> TEXT EXCERPT
+-------+
May 26, 2007

Tentpole Event

Friends,




My cup runneth over. By some strange providence, I actually have a lot to blog about. I'm going to try to space it out over the next couple days. I need to share the photos from Clint's trip to Mankato (I have all the pictures I need, and downloaded to my computer), I need to write about my viewing experience of 300, reading Charlotte's Web for the first time in my memory, among other things. So, a flurry, nay a frenzy of bloggering should be coming soon.


Today, friends, is a many splendored day. Why? Well, first, today is the birthday of motherfuckin rock legend, Levon Helm. Who is Levon Helm? Seriously, you just asked yourself that question? That's fine. Six months ago, I wouldn't have known either. Levon is the drummer to The Band, who created the absolute best live album of all time, The Last Waltz (which also happens to be a badass documentary as well). Anyways, today is his birthday, so go find yourself The Last Waltz, cue up The Night They Drove Old Dixie Down, turn your stereo up so loud your neighbors will think Canadian hippies are coming for their children and apparently bringing the zombie Robert E Lee with them (The Band was comprised of Canadians), and have one stiff drink to toast Mr. Levon Helm. Yeah, he's a bearded man, not a mustachioed man...but whatever...you give the world the song The Weight, then I think you get a pass. And, Diana, if you're reading this, St. Patty's Day 07 was a defining moment of my recent memory...thanks always for that.
+-------+
> DATA
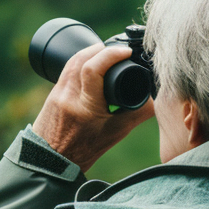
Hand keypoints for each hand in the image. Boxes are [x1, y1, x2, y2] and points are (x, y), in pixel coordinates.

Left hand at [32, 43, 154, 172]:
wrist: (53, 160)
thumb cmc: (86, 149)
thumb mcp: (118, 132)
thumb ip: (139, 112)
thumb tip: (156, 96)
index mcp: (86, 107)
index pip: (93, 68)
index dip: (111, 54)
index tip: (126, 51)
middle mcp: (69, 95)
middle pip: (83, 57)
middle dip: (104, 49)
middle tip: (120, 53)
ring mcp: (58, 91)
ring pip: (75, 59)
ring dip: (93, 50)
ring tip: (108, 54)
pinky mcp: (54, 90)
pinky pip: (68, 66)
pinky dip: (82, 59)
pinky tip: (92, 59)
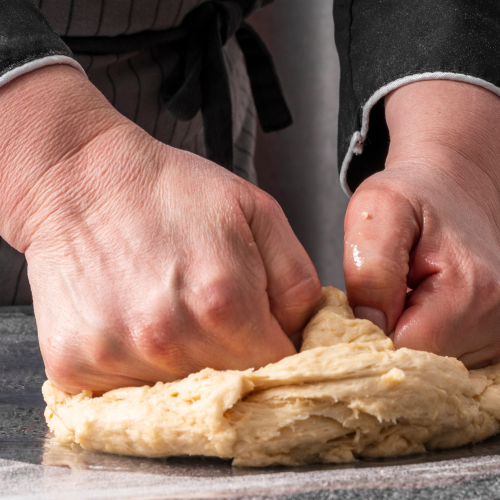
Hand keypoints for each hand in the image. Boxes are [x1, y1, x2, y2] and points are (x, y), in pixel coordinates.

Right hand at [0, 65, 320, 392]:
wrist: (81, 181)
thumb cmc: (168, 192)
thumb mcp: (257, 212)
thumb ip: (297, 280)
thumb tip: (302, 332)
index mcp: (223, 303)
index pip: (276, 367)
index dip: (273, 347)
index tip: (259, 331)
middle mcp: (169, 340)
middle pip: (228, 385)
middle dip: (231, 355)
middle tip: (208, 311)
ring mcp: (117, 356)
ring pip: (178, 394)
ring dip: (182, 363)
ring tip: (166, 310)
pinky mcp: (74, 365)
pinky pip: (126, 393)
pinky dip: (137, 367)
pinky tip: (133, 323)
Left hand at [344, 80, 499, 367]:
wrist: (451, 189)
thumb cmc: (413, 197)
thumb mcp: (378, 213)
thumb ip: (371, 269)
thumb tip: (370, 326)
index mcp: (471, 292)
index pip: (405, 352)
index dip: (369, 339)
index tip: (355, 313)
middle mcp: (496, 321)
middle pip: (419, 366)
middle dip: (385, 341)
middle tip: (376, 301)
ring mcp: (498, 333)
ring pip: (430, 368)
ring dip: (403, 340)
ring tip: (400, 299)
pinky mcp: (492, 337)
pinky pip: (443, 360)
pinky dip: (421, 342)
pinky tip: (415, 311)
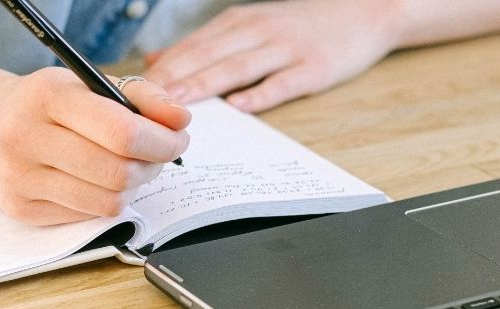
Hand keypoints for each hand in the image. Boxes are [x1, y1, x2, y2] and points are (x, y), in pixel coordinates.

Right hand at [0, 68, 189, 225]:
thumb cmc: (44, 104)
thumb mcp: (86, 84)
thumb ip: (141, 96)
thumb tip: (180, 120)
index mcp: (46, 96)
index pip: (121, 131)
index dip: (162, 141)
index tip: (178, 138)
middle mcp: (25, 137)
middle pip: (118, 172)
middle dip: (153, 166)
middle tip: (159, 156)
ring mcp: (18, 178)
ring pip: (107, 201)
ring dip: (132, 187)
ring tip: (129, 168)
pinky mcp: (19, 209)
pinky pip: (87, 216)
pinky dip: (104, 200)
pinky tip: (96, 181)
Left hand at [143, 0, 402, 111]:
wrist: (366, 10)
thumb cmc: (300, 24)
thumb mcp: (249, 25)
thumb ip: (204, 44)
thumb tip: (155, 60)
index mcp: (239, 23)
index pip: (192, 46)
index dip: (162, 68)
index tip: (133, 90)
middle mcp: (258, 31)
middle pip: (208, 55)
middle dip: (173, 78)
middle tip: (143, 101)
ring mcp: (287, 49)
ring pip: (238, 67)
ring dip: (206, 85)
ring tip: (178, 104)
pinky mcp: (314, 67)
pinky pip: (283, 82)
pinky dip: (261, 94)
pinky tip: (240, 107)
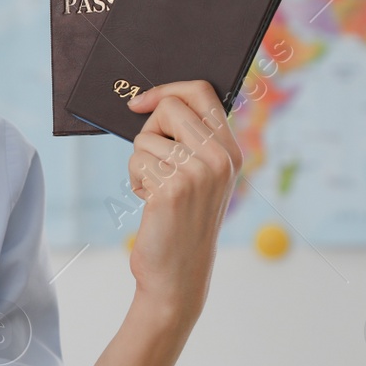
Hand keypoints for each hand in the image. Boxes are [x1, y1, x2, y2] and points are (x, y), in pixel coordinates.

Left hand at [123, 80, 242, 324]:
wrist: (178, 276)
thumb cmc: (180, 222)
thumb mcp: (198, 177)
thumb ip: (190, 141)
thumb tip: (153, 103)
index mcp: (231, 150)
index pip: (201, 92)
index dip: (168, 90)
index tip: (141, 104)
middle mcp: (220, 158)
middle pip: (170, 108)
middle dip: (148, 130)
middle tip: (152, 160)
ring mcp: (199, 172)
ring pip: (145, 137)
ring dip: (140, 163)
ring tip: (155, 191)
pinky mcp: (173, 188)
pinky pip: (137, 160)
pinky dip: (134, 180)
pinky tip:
+-------+
> TASKS TO COMPLETE
A – Transcribe the Levon Helm birthday blog post from "May 26, 2007" up to and including "be coming soon.".
B – Pick up the Levon Helm birthday blog post after its final sentence and continue it.

> RESULTS FOR THE EXERCISE
A –
May 26, 2007

Tentpole Event

Friends,




My cup runneth over. By some strange providence, I actually have a lot to blog about. I'm going to try to space it out over the next couple days. I need to share the photos from Clint's trip to Mankato (I have all the pictures I need, and downloaded to my computer), I need to write about my viewing experience of 300, reading Charlotte's Web for the first time in my memory, among other things. So, a flurry, nay a frenzy of bloggering should be coming soon.

B –
Next point about today...it is the 100th birthday of John Wayne. True, I haven't seen many John Wayne movies, and I tend to despise cowboy flicks (you've seen one, you've seen them all). But I love True Grit ("fill your hands you son of a bitch!"), and even The Quiet Man is a pretty good movie as well, and that one part where he kicks that guys ass all over Ireland. Now, you may be wondering, why, oh why, would BOMM be honoring John "Marion" Wayne, who is undoubtedly a man's man...yet he is iconically mustacheless. Well, friends...let us not forget that John Wayne did indeed sport a mustache. Behold:

That is a blown up pic of the poster for the 1956 filme, The Conqueror, starring John Wayne as the immortal Genghis Khan. Notice something and John Wayne's face? Hrm? Bingo....mustache. See, the thing about this is that it is plenty ridiculous to cast John Wayne into this movie...but they had to put a mustache of John Wayne so the world would believe he is capable of such badassery that Genghis Khan visited upon the world. Sure, Genghis, historically, speaking...bit of a prick. But, hey...takes balls, real gigantic scary looking balls, kind of balls that can flex, to do what Genghis did. Therefore, to make sure the audience knew John Wayne was capable of that....they slapped a mustache on him to further up his man-quotient. So, happy 100th John Wayne, wherever you are.



And yesterday, was the 30th anniversary of the opening of Star Wars. So, to wish them a belated birthday, here's a picture of the only mustachioed motherfucker in space....Lando Calrissian (and though he didn't show up until Empire...it's okay). Man, the ladies may love Han Solo because he's "dangerous" or "plays by his own rules." Yeah, bullshit. He didn't even shoot first (yeah, revisionist history kicks ass). He dumped his cargo because he was afraid of being boarded by Imperial forces, which got him frozen in Carbonite (and boy did he squeal when that happen...not so manly squealing over needles and carbon). But Lando...you know what made Lando squeal? Sand with fangs and tentacles. Jesus, even in mustachioed form, would wet his tunic at that kind of sand. Moses himself would march his people right back to the Pharoah if they saw that shit in the 40 years he spent in the desert. Anyways, God bless you Lando and your mustache, the only mustache in the Rebellion, and one smooth cat in a blue cape.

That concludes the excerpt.